Kedua, Setya Novanto kembali ditetapkan tersangka pada Jumat, 10 November 2017 dalam kasus yang sama.

Dalam kasus tersebut, Setya Novanto bersama Anang Sugiana Sudihardjo, Andi Agustinus alias Andi Narogong dan dua mantan pejabat Kementerian Dalam Negeri Irman dan Sugiharto diduga telah merugikan keuangan negara sebesar Rp2,3 triliun.

Atas perbuatannya, Setya Novanto dijerat dengan Pasal 2 ayat 1 subsider Pasal 3 Undang-Undang Nomor 31 tahun 1999 sebagaimana diubah dengan Undang-Undang Nomor 20 tahun 2001 tentang Pemberantasan Korupsi juncto Pasal 55 ayat 1 ke-1 KUHP.

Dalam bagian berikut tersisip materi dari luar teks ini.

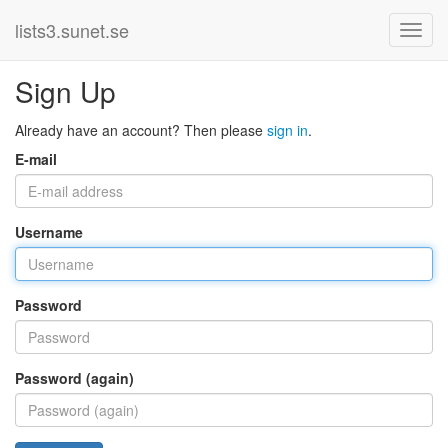
lists3.sunet.se
Sign Up
Already have an account? Then please
sign in
.
E-mail
Username
Password
Password (again)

Namun, saat hendak akan dijemput paksa oleh KPK dikediamannya di jalan Wijaya, Kebayoran Baru, Rabu, 15 November 2017 malam, Setya Novanto sempat menghilang.

Besoknya, Kamis, 16 November 2017 sore, Setya Novanto dikabarkan akan menyerahkan diri ke KPK namun naas saat di perjalanan menuju gedung KPK Ketua DPR itu mengalami kecelakan setelah mobilnya menabrak tiang listrik di kawasan Pertama Hijau sekitar pukul 19.00 WIB.